Making Whitey Suffer
This holiday season, if you want to buy something in a high-profile New York City store like Apple or Macy’s, you may have to sidestep some protestors or even step over a few pretend-to-be dead bodies blocking the doors and clogging the aisles. The right of people in our country to shop wherever they wish is apparently dispensable, forfeited for the greater right of others to protest -- and even disrupt -- in public. This seasonal inconvenience is brought to us by those on a mission to prioritize Americans’ values as to what is really important. As one of the protestors put it, we should all suffer in some way for what we have done to Brown, Garner, and scores of others.
That is the kind of rhetoric that justifies destroying, invading, and looting the property of others who had nothing whatsoever to do with the cases at hand. But the perpetrators are not in search of answers or even justice. They seek vengeance.
The largely peaceful protests in New York could well develop into a rebirth of the 99 %-ers’ Occupy Wall Street event, since it turns out that the nationally-organized “movement” is not just about race. From a complaint against two white police officers in the death of black men, these latest protests have morphed into a general and bitter repudiation of law enforcement, in general, and even of the capitalistic system in America, fueled by an irrational hatred for all businesses and industries, whether they employ a few people or millions.
It is doubtful that most protestors speak entirely from personal experience. Their outrage echoes the far left litany and its deadly chokehold on American academia. Even as demonstrations are applauded and encouraged, the aim of the left extends well (or ill) beyond empathy for a person’s right to protest wrongs. The ultimate goal is to destroy America as they see it and to substitute their “progressive” dream of utopia. Just as Gruber and his gang “used” the clueless nature of Americans to pass a flawed ObamaCare, so, too, is the grievance gang duping blacks into believing that they are all being unfairly treated in America and should demand redress by whatever means possible.
As a result, the rallying cry has deviated from objections to police brutality and prejudice to justifications for disrupting capitalistic Goliaths like Apple, which manufactures and sells electronic gear. Or Macy’s, which sells consumer products. Capitalism has been passed down as a dirty word to the uninformed, most of whom find cell phones indispensable. Or maybe some of them figure they don’t have to shop at a store like Apple to buy them. They can just smash a window and reach in for the latest model.
Those behind the current protests are seizing the advantage to incite further angst. Nor are they interested in seeing this disruptive activity end any time soon. They have negligible concern for the approaching holiday season of peace on earth, good will toward men. In fact, they may even presume such holiday spirit to be inappropriate in the fiery light of their own agenda. And the fact that schools will soon be shuttered for a two-week hiatus presents them with an opportunity for greater recruitment of the outraged.

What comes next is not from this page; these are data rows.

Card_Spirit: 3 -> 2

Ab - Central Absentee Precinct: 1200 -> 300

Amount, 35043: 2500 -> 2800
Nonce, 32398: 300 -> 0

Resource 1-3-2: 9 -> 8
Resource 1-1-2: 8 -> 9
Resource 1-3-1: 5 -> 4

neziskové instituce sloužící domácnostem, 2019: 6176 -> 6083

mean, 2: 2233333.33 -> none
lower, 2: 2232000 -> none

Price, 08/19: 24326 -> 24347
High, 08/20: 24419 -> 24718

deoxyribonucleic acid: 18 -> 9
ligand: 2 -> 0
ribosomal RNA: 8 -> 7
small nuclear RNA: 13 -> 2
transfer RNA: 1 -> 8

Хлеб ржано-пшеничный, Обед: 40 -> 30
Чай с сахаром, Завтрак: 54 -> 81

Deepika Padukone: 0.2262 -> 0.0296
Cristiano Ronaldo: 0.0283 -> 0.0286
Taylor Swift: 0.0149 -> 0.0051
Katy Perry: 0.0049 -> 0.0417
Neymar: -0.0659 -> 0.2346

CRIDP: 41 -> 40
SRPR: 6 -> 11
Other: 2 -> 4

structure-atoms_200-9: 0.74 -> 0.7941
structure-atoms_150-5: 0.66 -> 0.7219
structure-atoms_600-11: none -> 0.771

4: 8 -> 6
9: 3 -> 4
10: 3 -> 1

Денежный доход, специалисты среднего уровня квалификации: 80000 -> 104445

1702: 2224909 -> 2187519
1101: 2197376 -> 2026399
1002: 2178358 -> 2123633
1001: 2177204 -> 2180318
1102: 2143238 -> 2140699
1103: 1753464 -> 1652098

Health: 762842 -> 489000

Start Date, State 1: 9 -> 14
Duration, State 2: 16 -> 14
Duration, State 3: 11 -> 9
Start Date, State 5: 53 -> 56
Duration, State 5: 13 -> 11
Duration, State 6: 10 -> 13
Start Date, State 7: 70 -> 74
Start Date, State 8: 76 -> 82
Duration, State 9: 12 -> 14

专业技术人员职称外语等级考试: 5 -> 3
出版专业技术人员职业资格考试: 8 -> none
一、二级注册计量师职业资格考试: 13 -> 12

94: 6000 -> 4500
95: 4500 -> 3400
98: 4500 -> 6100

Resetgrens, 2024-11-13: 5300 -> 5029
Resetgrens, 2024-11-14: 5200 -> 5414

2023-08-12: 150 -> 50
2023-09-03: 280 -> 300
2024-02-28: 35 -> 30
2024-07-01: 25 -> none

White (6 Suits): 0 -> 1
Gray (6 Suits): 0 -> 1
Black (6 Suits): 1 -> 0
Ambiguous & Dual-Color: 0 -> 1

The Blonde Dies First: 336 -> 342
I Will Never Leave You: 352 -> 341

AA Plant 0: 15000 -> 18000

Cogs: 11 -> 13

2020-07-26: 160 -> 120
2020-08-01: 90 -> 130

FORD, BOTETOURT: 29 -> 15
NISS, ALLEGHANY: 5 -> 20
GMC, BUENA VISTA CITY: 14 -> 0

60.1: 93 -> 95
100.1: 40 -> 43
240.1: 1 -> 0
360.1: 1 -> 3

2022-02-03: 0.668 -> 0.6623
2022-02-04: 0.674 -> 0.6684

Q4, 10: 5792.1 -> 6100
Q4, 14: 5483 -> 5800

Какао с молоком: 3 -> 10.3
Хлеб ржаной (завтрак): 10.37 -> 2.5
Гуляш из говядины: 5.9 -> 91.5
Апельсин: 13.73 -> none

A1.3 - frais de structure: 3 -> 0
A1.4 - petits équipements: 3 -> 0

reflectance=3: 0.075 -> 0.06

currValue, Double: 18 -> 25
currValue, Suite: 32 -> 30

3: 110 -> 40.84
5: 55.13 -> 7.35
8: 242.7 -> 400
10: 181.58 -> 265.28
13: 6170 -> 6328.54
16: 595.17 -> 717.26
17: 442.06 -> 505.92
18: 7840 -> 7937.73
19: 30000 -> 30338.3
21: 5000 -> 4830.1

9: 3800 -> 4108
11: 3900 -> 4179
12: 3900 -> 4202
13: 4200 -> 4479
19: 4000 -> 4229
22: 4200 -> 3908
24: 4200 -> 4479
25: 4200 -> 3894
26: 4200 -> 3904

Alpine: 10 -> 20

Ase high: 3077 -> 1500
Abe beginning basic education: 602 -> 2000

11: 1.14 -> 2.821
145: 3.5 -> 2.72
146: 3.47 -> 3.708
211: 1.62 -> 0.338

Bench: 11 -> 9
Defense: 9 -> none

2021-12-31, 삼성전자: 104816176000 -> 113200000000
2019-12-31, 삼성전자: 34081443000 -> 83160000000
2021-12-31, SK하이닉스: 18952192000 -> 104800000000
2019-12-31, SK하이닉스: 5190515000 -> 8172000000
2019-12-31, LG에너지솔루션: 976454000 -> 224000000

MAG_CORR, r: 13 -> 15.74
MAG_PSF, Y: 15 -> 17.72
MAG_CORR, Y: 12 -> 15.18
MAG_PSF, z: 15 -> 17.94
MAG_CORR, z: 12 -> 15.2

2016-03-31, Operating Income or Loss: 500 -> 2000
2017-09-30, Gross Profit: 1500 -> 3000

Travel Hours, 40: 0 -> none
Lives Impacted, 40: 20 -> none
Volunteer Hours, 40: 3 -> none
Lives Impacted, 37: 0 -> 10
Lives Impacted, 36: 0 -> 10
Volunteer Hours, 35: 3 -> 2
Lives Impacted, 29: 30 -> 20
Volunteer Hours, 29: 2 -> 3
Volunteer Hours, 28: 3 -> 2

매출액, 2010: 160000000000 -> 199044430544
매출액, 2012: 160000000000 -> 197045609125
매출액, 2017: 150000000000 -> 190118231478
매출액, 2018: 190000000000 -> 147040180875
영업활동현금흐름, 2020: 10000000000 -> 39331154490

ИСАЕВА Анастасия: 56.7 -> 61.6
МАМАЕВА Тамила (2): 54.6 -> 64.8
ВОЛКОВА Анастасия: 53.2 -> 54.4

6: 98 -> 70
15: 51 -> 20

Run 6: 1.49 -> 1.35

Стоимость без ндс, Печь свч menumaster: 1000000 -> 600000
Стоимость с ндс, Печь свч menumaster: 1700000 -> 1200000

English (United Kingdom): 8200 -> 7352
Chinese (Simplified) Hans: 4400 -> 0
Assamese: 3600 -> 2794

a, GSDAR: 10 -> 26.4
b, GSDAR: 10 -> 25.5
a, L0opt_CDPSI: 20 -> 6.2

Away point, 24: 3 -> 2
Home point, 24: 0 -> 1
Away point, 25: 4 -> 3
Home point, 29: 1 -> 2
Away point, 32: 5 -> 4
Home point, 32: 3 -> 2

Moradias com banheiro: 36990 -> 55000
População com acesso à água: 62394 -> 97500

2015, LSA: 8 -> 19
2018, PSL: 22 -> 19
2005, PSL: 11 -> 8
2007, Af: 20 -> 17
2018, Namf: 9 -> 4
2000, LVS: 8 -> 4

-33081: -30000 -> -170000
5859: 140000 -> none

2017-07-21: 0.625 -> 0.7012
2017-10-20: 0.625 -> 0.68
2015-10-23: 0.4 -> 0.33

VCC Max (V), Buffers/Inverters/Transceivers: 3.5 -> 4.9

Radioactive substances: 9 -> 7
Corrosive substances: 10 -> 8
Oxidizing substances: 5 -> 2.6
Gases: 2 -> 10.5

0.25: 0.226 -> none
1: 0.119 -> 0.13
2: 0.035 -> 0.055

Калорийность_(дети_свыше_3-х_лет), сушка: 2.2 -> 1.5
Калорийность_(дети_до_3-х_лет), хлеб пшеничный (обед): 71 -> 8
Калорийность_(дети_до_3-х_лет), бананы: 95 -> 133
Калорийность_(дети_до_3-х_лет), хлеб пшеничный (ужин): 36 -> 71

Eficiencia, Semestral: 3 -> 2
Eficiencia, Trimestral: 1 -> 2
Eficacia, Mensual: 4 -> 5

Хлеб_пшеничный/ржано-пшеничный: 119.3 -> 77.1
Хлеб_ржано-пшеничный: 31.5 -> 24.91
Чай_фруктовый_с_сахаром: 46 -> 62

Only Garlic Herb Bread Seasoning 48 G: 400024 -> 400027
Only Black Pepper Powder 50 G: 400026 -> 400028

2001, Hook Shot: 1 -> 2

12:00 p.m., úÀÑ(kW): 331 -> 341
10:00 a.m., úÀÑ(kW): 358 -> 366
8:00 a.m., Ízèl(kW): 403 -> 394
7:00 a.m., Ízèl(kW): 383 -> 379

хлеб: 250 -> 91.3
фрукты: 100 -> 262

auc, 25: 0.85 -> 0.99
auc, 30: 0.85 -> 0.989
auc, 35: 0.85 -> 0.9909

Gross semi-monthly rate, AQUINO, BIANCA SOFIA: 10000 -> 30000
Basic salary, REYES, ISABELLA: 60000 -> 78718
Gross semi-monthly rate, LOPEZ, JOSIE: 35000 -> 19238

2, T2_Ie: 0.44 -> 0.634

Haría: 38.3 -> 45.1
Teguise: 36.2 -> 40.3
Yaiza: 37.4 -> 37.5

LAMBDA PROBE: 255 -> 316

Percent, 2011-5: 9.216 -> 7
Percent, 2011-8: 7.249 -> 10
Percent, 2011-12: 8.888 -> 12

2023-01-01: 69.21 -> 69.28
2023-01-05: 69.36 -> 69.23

Even the traditional lighting of the Christmas Tree at Rockefeller Center was politicized by protests and the absence of Mayor De Blasio, who chose that very night at that very hour to go to nearby Staten Island in connection with the Garner case. However, he lingered in Manhattan long enough to light a few fuses by badmouthing the NYPD. He appeared to have the time and motivation for that.
Other politicians are complicit in fueling the outrage. Hillary was back on stage sawing the air with her hands and making her usual hackneyed comments, this time insinuating that the police unfairly target black men. Leave it to Old Hill to put on her chameleon act whenever she thinks it might secure a few votes down the line. That is, of course, if she decides to run.
Plenty of other politicians are running scared, afraid to lock horns with the grievance gurus. But if there’s a group that is even happier about the general disruption than Sharpton and sycophants, it’s ISIS -- which this administration insists on calling ISIL, perhaps because it does not rhyme with “crisis.” I’m not suggesting that the Islamic extremists will be out in force to recruit protestors, though I did see several fists raised among them in the manner of the Black Panthers of old. But there’s little doubt that the general unrest, the aggravated racial divide, the die-ins and the ugly violence in the wake of these episodes are music to the ears of those whose greatest wish is a chaotic and divided America.
Oh, sure, one of the things about democracy is freedom -- the right, in essence, of citizens to make known their complaints. But where we see “rights,” those who hate us see “wrongs.” When a country reveals to the world its underbelly of discontent, the opportunity to rip it open will not be missed by our enemies.